Managers enjoy employees who come to them not only with problems, but with the solutions. When we are training our dogs, the same barks true. Stopping behaviors without teaching the ones we want is useless, and oftentimes, abusive to the dog. Think about going to your boss for a performance evaluation and he gives you a list of everything you did wrong. No raise! Now, consider a boss who begins by telling you all of your strengths, then sharing that there are areas where you can improve and get help do it too! Which feels better? When a problem seems overwhelming, breaking it into segments helps to make it more manageable. Before going to bed at night, throw it out to the universe, then relax into a peaceful night's sleep. The morning may bring clarify. Have a notebook ready.
Prosperity: Prosperity begins with feeling good about yourself, not how much you have accumulated in possessions. Oftentimes, I hear myself saying "my this and my that", when truly I own nothing on this Earth. It is a gift and on borrowed time. Prosperity for one person may mean having a loaf of bread, while for another, the fifth Yacht isn't enough.
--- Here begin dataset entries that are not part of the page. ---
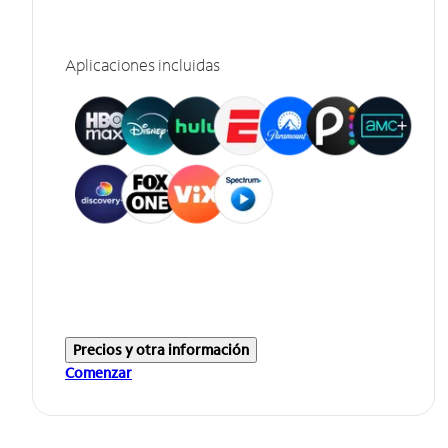
Aplicaciones incluidas
Precios y otra información
Comenzar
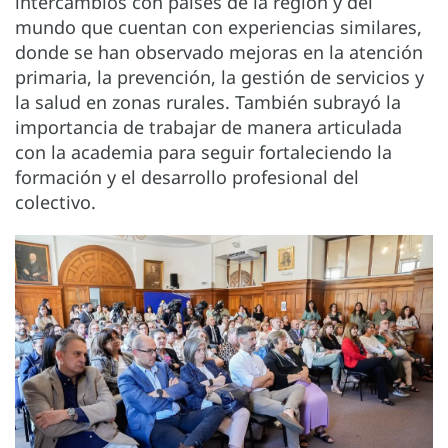
intercambios con países de la región y del
mundo que cuentan con experiencias similares,
donde se han observado mejoras en la atención
primaria, la prevención, la gestión de servicios y
la salud en zonas rurales. También subrayó la
importancia de trabajar de manera articulada
con la academia para seguir fortaleciendo la
formación y el desarrollo profesional del
colectivo.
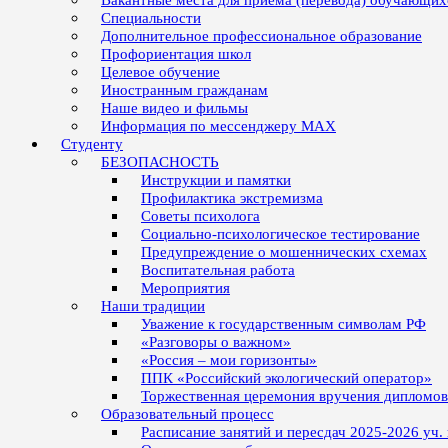
Вакантные места для приёма (перевода) обучающих
Специальности
Дополнительное профессиональное образование
Профориентация школ
Целевое обучение
Иностранным гражданам
Наше видео и фильмы
Информация по мессенджеру MAX
Студенту
БЕЗОПАСНОСТЬ
Инструкции и памятки
Профилактика экстремизма
Советы психолога
Социально-психологическое тестирование
Предупреждение о мошеннических схемах
Воспитательная работа
Мероприятия
Наши традиции
Уважение к государственным символам РФ
«Разговоры о важном»
«Россия – мои горизонты»
ППК «Российский экологический оператор»
Торжественная церемония вручения дипломо
Образовательный процесс
Расписание занятий и пересдач 2025-2026 уч.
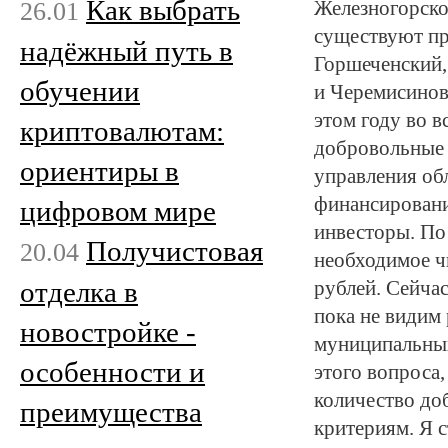
Как выбрать
26.01
Железногорско
существуют пр
надёжный путь в
Горшеченский,
обучении
и Черемисинов
этом году во 
криптовалютам:
добровольные 
ориентиры в
управления об
финансировани
цифровом мире
инвесторы. По 
Получистовая
20.04
необходимое ч
отделка в
рублей. Сейча
пока не видим 
новостройке -
муниципальных
особенности и
этого вопроса,
количество до
преимущества
критериям. Я с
For an adopted dog pulled off of the streets, who has been ravaging garbage dumps for food and sleeping in an old trash can for protection, a bowl of kibble and a towel may be a gift from Wolf Spirit. To another who gets fed a healthy, variety diet with delicious healthy treats, regular grooming, positive training and wellness checks, and gets to sleep on a cushiony bed, a bowl of kibble and a towel may bring on an anxiety attack (that’s it?). How we respond to gifts depends on where we are in life and our minds.
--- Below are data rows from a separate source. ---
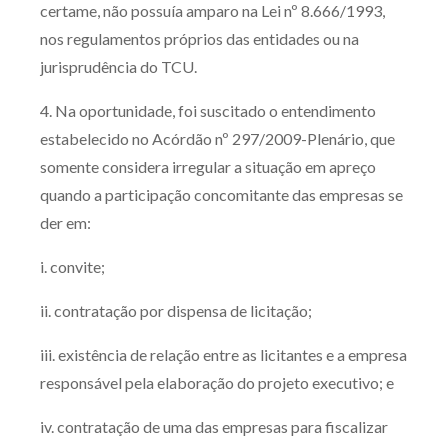
certame, não possuía amparo na Lei nº 8.666/1993,
nos regulamentos próprios das entidades ou na
jurisprudência do TCU.
4. Na oportunidade, foi suscitado o entendimento
estabelecido no Acórdão nº 297/2009-Plenário, que
somente considera irregular a situação em apreço
quando a participação concomitante das empresas se
der em:
i. convite;
ii. contratação por dispensa de licitação;
iii. existência de relação entre as licitantes e a empresa
responsável pela elaboração do projeto executivo; e
iv. contratação de uma das empresas para fiscalizar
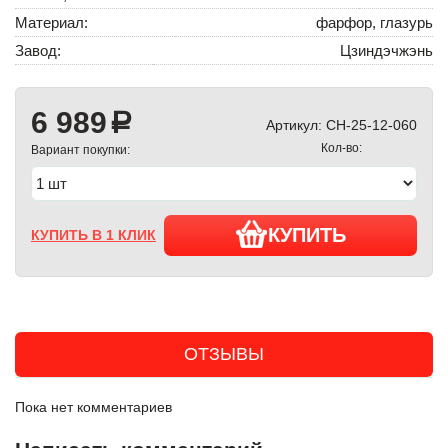
Материал:
фарфор, глазурь
Завод:
Цзиндэчжэнь
6 989
a
Артикул:
CH-25-12-060
Кол-во:
Вариант покупки:
КУПИТЬ
КУПИТЬ В 1 КЛИК
ОТЗЫВЫ
Пока нет комментариев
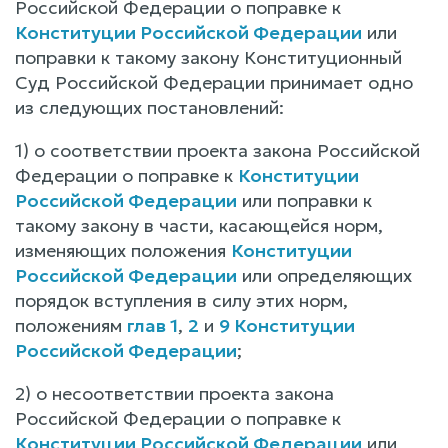
Российской Федерации о поправке к
Конституции Российской Федерации
или
поправки к такому закону Конституционный
Суд Российской Федерации принимает одно
из следующих постановлений:
1) о соответствии проекта закона Российской
Федерации о поправке к
Конституции
Российской Федерации
или поправки к
такому закону в части, касающейся норм,
изменяющих положения
Конституции
Российской Федерации
или определяющих
порядок вступления в силу этих норм,
положениям
глав 1
,
2
и
9 Конституции
Российской Федерации
;
2) о несоответствии проекта закона
Российской Федерации о поправке к
Конституции Российской Федерации
или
If you were to lose everything tomorrow, what would matter? To me it would be my pets, my partner and several waterproof duffle bags stuffed with healthy nutrition, plenty of water and blankets. Abraham Maslow's Hierarchy of needs begins with food, clothing and shelter. Beyond that we can build our repertoire of self actualization with acceptance, attention, affection and applause.
How much STUFF we have depends on what it means to us in the bigger picture of life and survival. What brings us true joy. I would no sooner give up my dog to keep my house, then I would my partner because of a job location. Well, the latter’s debatable, but I’d work it out. It's a package deal!